Si è conclusa a Seul la conferenza internazionale promossa dall’associazione coreana Kame a cui ha partecipato Agostino Portera direttore del Centro studi interculturali Univr
La formazione scolastica in rapporto all’intelligenza artificiale, per garantire equità e giustizia sociale a livello tecnologico. Di questo si è discusso a Seul in occasione della conferenza internazionale “Embracing diversity: reimagining multicultural education in the age of artificial intelligence”, organizzata dall’associazione coreana The Korean association for multicultural education (Kame). Docenti provenienti da 19 nazioni diverse si sono confrontati su questi temi e sugli sviluppi futuri dell’educazioni e della didattica. Presente all’incontro anche Agostino Portera, docente del dipartimento di Scienze umane e direttore del Centro studi interculturali dell’università di Verona.
- Professore Portera, cosa ha significato per lei la partecipazione a questa conferenza internazionale?
Sinceramente per me non è stato solo un riconoscimento sul piano professionale, ma anche una grande opportunità per divulgare idee e concetti su cui lavoriamo da anni, ossia principalmente l’educazione interculturale e le competenze interculturali. E poi ricevere così tanta approvazione e supporto a livello internazionale è stato incoraggiante.
- Che cosa è emerso nel corso dei 3 giorni in Corea?
Nel corso dei giorni vissuti in Corea ho avuto l’opportunità di interagire con tanti e tante docenti e ricercatori da tutto il mondo. Ho provato un po’ di disappunto sul piano internazionale poiché molte ricerche sono ferme nei concetti degli anni Sessanta e Settanta, in cui, ad esempio, sono ancora impiegati termini come razza. E non solo negli Stati Uniti ma anche nei Paesi asiatici. Oppure il modello principale viene visto ancora in quello multiculturale, ossia la conoscenza reciproca e nel rispetto, che sicuramente sono elementi fondamentali per gli esseri umani, ma, come dice l’approccio interculturale, bisogna andare oltre, dove e quando è possibile.

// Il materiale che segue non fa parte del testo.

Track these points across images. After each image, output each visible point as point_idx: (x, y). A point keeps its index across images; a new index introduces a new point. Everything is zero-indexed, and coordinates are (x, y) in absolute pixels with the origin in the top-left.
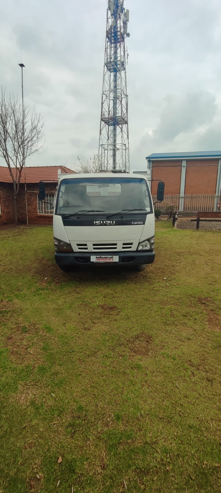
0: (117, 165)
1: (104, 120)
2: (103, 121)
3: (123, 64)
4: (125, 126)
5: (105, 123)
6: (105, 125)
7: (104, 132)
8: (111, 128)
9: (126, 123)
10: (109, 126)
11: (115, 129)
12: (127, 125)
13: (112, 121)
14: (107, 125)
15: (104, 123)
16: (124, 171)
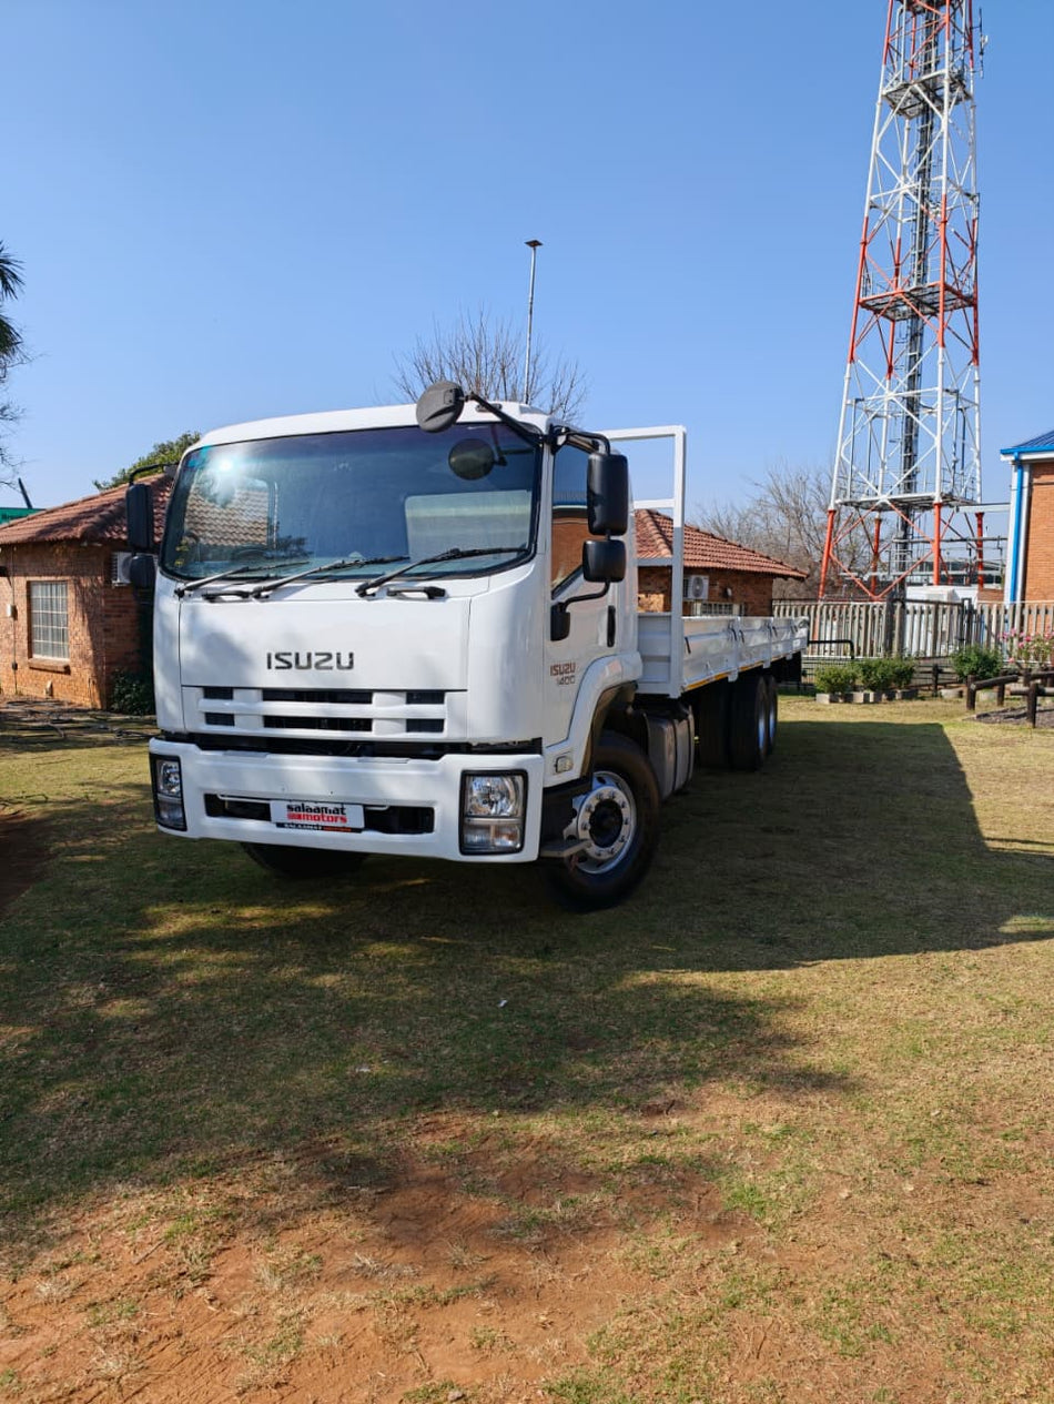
0: (919, 477)
1: (871, 303)
2: (868, 307)
3: (958, 80)
4: (958, 319)
5: (877, 312)
6: (875, 319)
7: (872, 346)
8: (903, 327)
9: (971, 301)
10: (897, 324)
11: (916, 336)
12: (970, 310)
13: (905, 304)
14: (883, 321)
15: (872, 313)
16: (944, 498)
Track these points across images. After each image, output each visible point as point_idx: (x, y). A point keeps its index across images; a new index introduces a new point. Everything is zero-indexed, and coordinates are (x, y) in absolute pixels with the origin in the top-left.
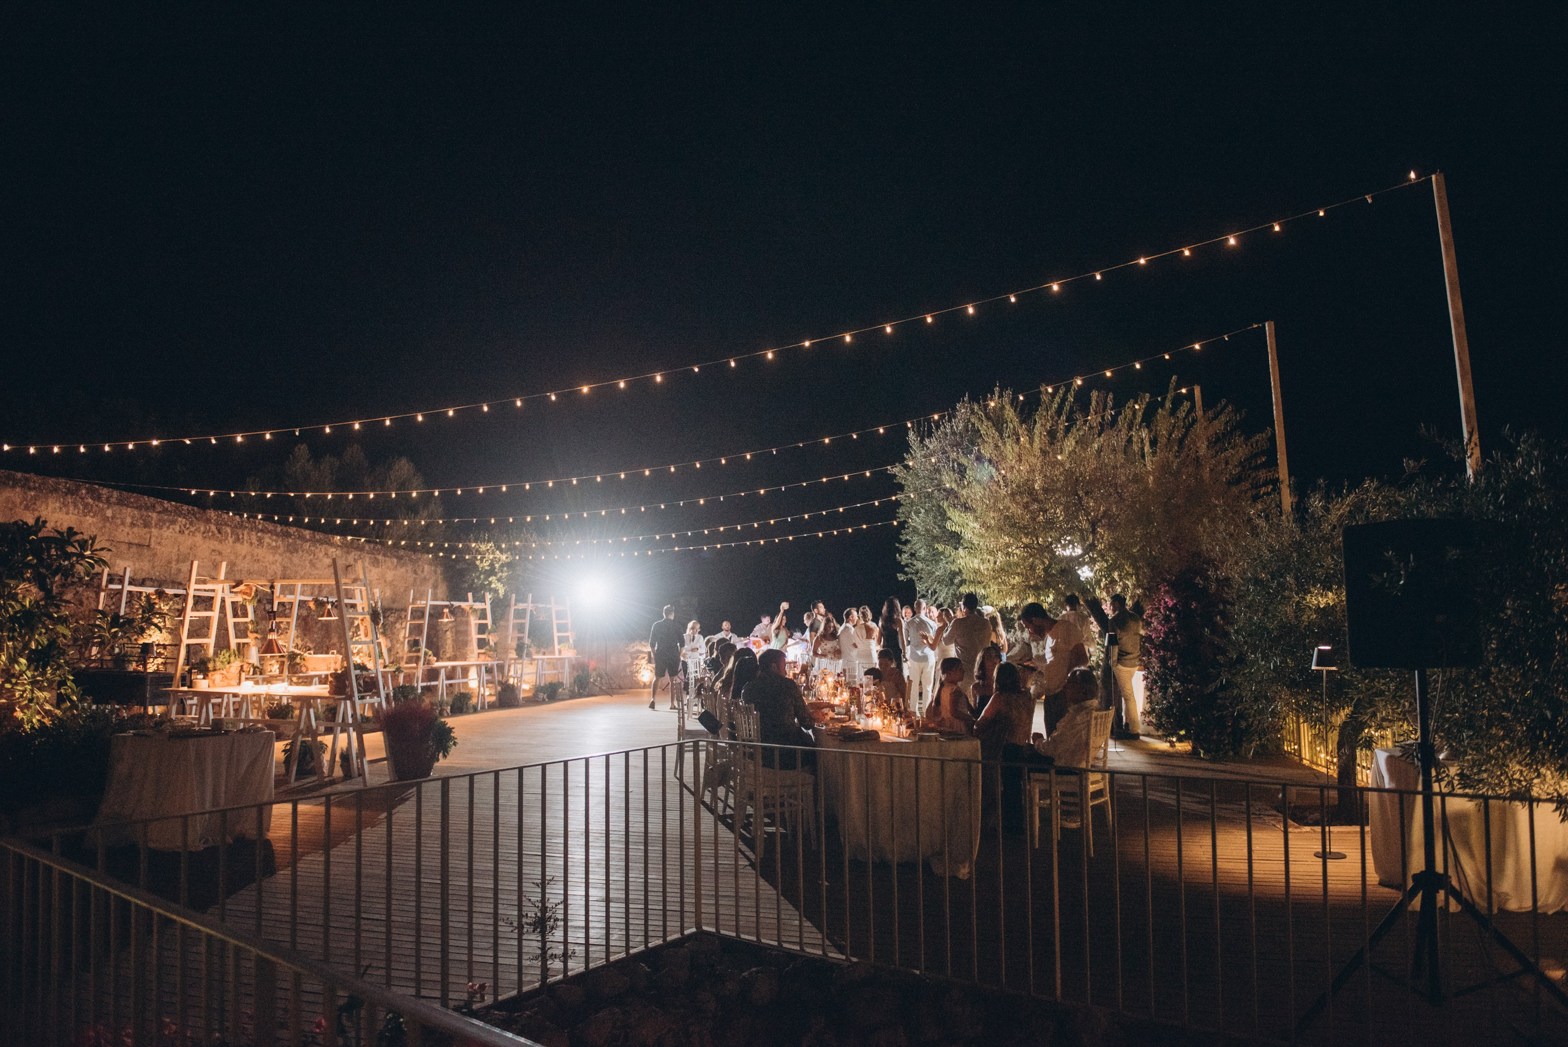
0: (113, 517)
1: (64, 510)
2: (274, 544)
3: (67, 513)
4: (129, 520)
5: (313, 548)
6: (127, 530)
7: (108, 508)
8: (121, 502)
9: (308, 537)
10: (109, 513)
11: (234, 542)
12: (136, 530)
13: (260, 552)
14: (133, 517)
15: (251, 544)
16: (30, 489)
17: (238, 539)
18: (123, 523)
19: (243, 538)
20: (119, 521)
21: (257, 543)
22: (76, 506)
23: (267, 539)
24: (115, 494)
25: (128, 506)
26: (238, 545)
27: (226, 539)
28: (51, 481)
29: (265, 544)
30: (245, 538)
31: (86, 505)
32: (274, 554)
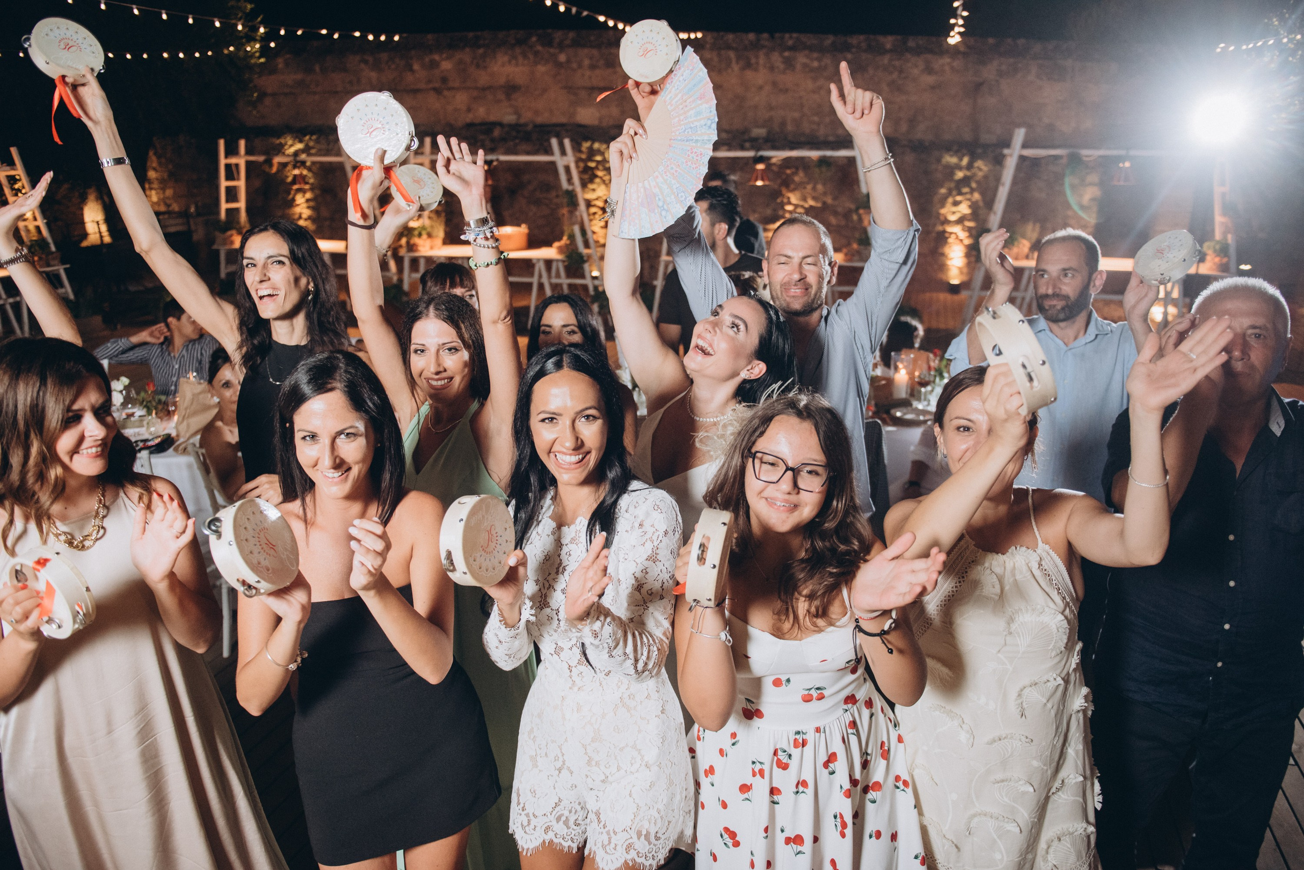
0: (568, 61)
1: (514, 62)
2: (816, 64)
3: (517, 65)
4: (586, 62)
5: (897, 63)
6: (588, 73)
7: (561, 52)
8: (576, 44)
9: (888, 46)
10: (562, 58)
11: (743, 69)
12: (598, 72)
13: (788, 79)
14: (591, 58)
15: (772, 69)
16: (479, 47)
17: (748, 65)
18: (580, 66)
19: (757, 63)
20: (575, 65)
21: (782, 66)
22: (525, 56)
23: (802, 59)
24: (572, 35)
25: (583, 46)
26: (749, 74)
27: (729, 65)
28: (501, 35)
29: (798, 66)
30: (761, 61)
31: (536, 53)
32: (815, 79)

Bisogna provare a iniziare un rapporto dialogico e interattivo, basato sull’incontro, sul dialogo e anche sulla gestione dei conflitti. Si pensi ad esempio che uno dei relatori principali proveniente dalla California che ancora parla di ethnic studies, nominando più volte la popolazione asiatica-americana. Come si fa a pensare un gruppo omogeneo di persone e definirle come asiatiche-americane?
- Quali collaborazioni future potranno nascere a livello internazionale per il nostro ateneo?
Sicuramente potranno nascere accordi di collaborazione da un punto di vista degli studenti e studentesse per la mobilità internazionale, ma anche accordi su ricerche e anche lauree congiunte. Dipende da noi come ateneo e dipende da loro. L’università coreana che mi ha invitato, Seul National University, è tra le più prestigiose fra i paesi asiatici e nel mondo. Viene paragonata ad Harvard e questo significa una grande opportunità per il nostro ateneo.